To forestall this, the Oba of Benin, at the beginning of the month, had invited the duo and their various party leaders to a meeting in his palace, where the monarch made Obaseki and Ize-Iyamu to commit themselves to peace. He warned them against any act of violence, urging them to emulate President Muhammadu Buhari and former President Goodluck Jonathan.

At that meeting, not only did the duo commit to peace, they embraced each other and laughed .

But a week after, the echoes of violence was still heard in the
various camps of the candidates.

Last Tuesday, the National Peace Committee headed by former Head of State, Gen Abdusalami Abubakar and the progressive Catholic Bishop of Sokoto Diocese, Matthew Hasan Kukah, moved over to Benin-City. Mission was to, again, get Obaseki and Ize-Iyamu to sign a Peace Accord aimed at re-assuring the electorate that the election will be violence-free.

Again, at the end of the signing, Obaseki and Ize-Iyamu embraced each other warmly.
But many have asked, and are indeed worried, whether the mere clerical signing of such accords can actually guaranty that the polls will be free of violence. Would these accords indeed, rein in the Edo thugs? Both sides still hold each
other in mutual suspicion.

A month ago, the Directorate of State Services (DSS) had invited Tony Adun (aka Kabaka) and nine other APC chieftains, obviously to extract a commitment for peace from them. Kabaka is believed to be an apostle of anything but peace.

Even after that meeting with Kabaka et al, the drumbeats of war and brigandage did not cease.

The Police on its part have also met all the stakeholders in the election to ensure that there is a peaceful outing.

It is in pursuance of that that the Police authorities have deployed 31,000 policemen to guard the Edo election. That, ordinarily should ensure that all goes well. But that will not be the first time Police is deploying such huge numbers of its men to elections that did not quite turn out free and fair. Last November, the Police had deployed 35,000 policemen to monitor the guber contest in Kogi State. Yet, there were tales of rigging, ballot box snatching, harassment and even violence wherein the women leader of the PDP, Salome Abuh, was burnt to death in her own house. Where were the 35,000 policemen?

That means that the presence of policemen, whether in thousands or millions does not necessarily guaranty that all shall be well. Will Edo case be different?

It is interesting that INEC on its part has put in several measures to ensure the conduct is smooth and not end as an inconclusive exercise. The idea of monitoring both the distribution of electoral materials and the conduct of the polls itself, electronically sounds re-assuring. But will it stand the test of the push from desperate politicians and their followers?

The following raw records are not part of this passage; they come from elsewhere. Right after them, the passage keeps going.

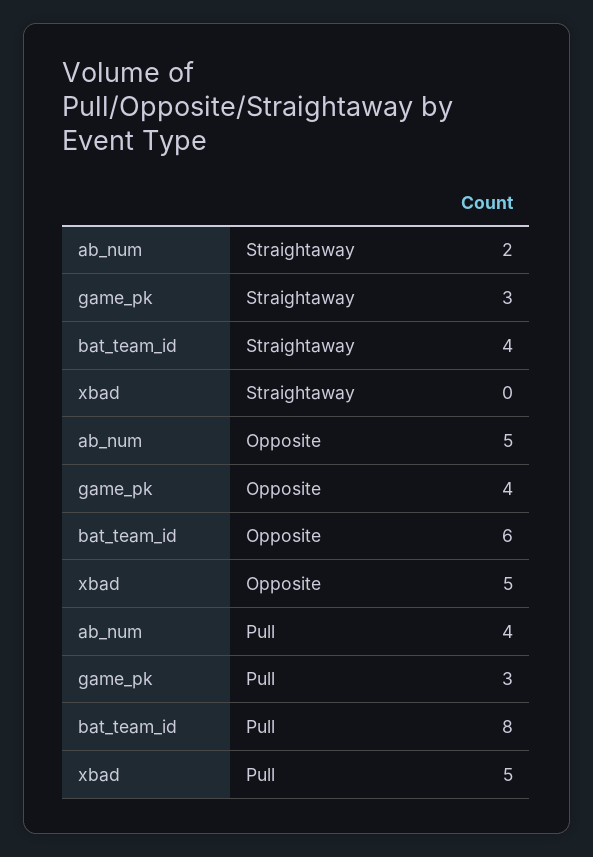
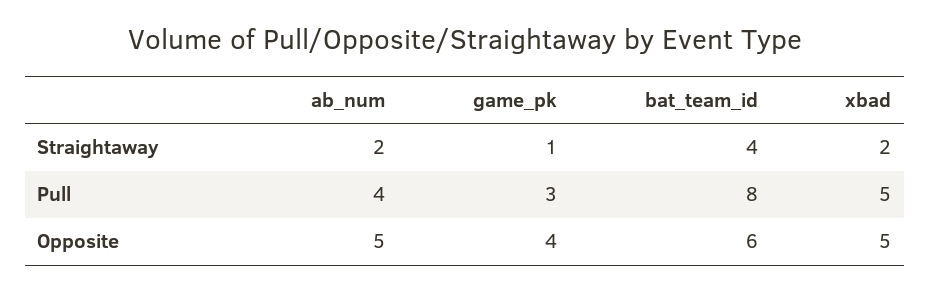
  {
    "ab_num": {
      "Straightaway": 2,
      "Opposite": 5,
      "Pull": 4
    },
    "game_pk": {
-     "Straightaway": 3,
+     "Straightaway": 1,
      "Opposite": 4,
      "Pull": 3
    },
    "bat_team_id": {
      "Straightaway": 4,
      "Opposite": 6,
      "Pull": 8
    },
    "xbad": {
-     "Straightaway": 0,
+     "Straightaway": 2,
      "Opposite": 5,
      "Pull": 5
    }
  }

Again, the idea of colour-coding the ballot papers from local government to local government, will go a long way to ensuring that the process goes well.

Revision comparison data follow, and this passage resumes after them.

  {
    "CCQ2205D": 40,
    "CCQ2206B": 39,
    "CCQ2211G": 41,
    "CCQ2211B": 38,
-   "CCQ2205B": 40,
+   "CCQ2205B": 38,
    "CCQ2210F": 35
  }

Ultimately however, technology will be allowed to be efficient only if man allows it. The smoothness and validity of the election will hugely depend on how the political actors decide to play. If they adhere and respect the spirit and content of the many accords that have been signed and the understandings reached, Edo will witness free and fair election.

But if on the other hand, the political malfeasance in the demagogues decide to take control of the system, we shall find out that all that has been planned are mere balderdash.

The next level of the worry is what will eventually happen to those who defy the peace accords. What is the sanction that will be meted out to them? This has become even more crucial because usually, election offenders are never prosecuted.

With the involvement of the royal father in Edo State, is there any metaphysical punishment for defying the appeal of the monarch? Bishop Kukah likened the peace accord to “exchange of vows” between couples. The duo have literally sworn before the gods and the oracles of the heavenly God to be peaceful. Would they be faithful to it? When the terms of such vows are compromised, are sanctions visited on the violators? Indeed, will these peace accords count tomorrow? We wait.